### Exercise objective
Once you reach the line containing "right knee: (86, 297)", write out that line and every remaining line of the records exactly.
*** Opening of Dataset records ***
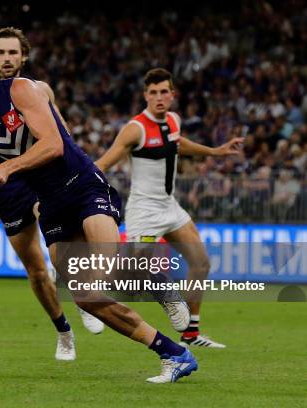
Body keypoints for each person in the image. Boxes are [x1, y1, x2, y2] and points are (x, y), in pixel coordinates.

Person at [0, 41, 198, 383]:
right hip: (53, 204)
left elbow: (53, 144)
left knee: (105, 269)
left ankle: (157, 283)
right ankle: (173, 354)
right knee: (86, 297)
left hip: (83, 185)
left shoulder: (21, 90)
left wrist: (10, 167)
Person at [95, 68, 243, 348]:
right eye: (153, 93)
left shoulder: (174, 120)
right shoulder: (135, 128)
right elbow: (103, 164)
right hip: (144, 211)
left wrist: (215, 151)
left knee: (201, 263)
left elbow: (177, 143)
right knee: (133, 275)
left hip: (170, 208)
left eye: (164, 92)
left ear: (173, 95)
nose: (159, 97)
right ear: (145, 96)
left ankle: (190, 334)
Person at [0, 27, 105, 361]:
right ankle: (63, 332)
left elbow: (62, 134)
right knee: (36, 271)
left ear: (23, 56)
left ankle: (85, 296)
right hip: (8, 186)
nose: (6, 59)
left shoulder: (38, 90)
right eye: (0, 53)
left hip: (42, 175)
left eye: (12, 53)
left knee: (54, 231)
*** Close of Dataset records ***
### Output below
right knee: (86, 297)
left hip: (83, 185)
left shoulder: (21, 90)
left wrist: (10, 167)
Person at [95, 68, 243, 348]:
right eye: (153, 93)
left shoulder: (174, 120)
right shoulder: (135, 128)
right elbow: (103, 164)
right hip: (144, 211)
left wrist: (215, 151)
left knee: (201, 263)
left elbow: (177, 143)
right knee: (133, 275)
left hip: (170, 208)
left eye: (164, 92)
left ear: (173, 95)
nose: (159, 97)
right ear: (145, 96)
left ankle: (190, 334)
Person at [0, 27, 105, 361]:
right ankle: (63, 332)
left elbow: (62, 134)
right knee: (36, 271)
left ear: (23, 56)
left ankle: (85, 296)
right hip: (8, 186)
nose: (6, 59)
left shoulder: (38, 90)
right eye: (0, 53)
left hip: (42, 175)
left eye: (12, 53)
left knee: (54, 231)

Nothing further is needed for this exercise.